I walked away from Toren, feeling a strange sense of loss welling up from his words.

"What's stopping you from getting with Dima again?"

I didn't know where we went wrong, honestly. Half a decade ago, Dima and I had been on track to settle down truly. We'd met in the Relictombs ten years ago in a convergence zone. Back then, the Unblooded Party hadn't even been a name worth the dirt on a highblood's boots. But she'd fit in naturally, her sense of justice and independence like the missing cog in a machine.

Once things had gotten further on in our relationship, I'd even considered retiring from ascending, even though the thought of leaving behind the thrill tugged on something in my gut. And if we were to have a family, I'd need to give up my more dangerous avenues, too.
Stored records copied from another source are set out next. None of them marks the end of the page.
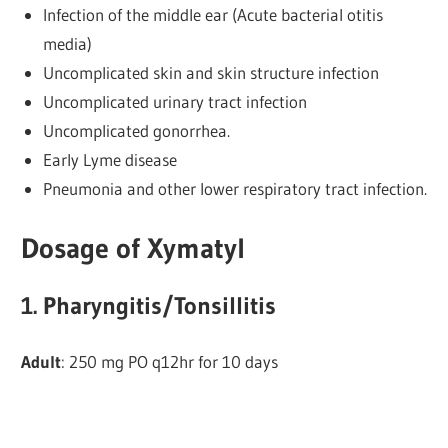
Infection of the middle ear (Acute bacterial otitis
media)
Uncomplicated skin and skin structure infection
Uncomplicated urinary tract infection
Uncomplicated gonorrhea.
Early Lyme disease
Pneumonia and other lower respiratory tract infection.
Dosage of Xymatyl
1. Pharyngitis/Tonsillitis
Adult
: 250 mg PO q12hr for 10 days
And then we had the talk. I told her what I was thinking. Where I'd seen our relationship heading.

And Dima went dark. She cut off all contact for a year straight, avoiding me and the rest of our party. I'd gone over that conversation for years, trying to find what I'd said wrong. Had I been too forward? Had I not shown enough dedication?

Every time my eyes landed on Dima, I felt that open wound smolder just a bit more. But despite all the time that had passed, I knew the woman. If I tried to push the issue; tried to broach the open gap between us, she'd hunker down.

I found that grimly amusing. That was something I found attractive about her: her bull-headed stubbornness. If a rock thought to stand in her path, her glare would weather it down to dust, and she'd continue on as if nothing had interrupted her in the first place.

But that made talking to her difficult.

I moved toward Hraedel. We were the two figureheads of this operation, and both of us knew it. That was the nature of leadership: standing tall so others could stand tall in turn. But the shield and I didn't always see eye-to-eye.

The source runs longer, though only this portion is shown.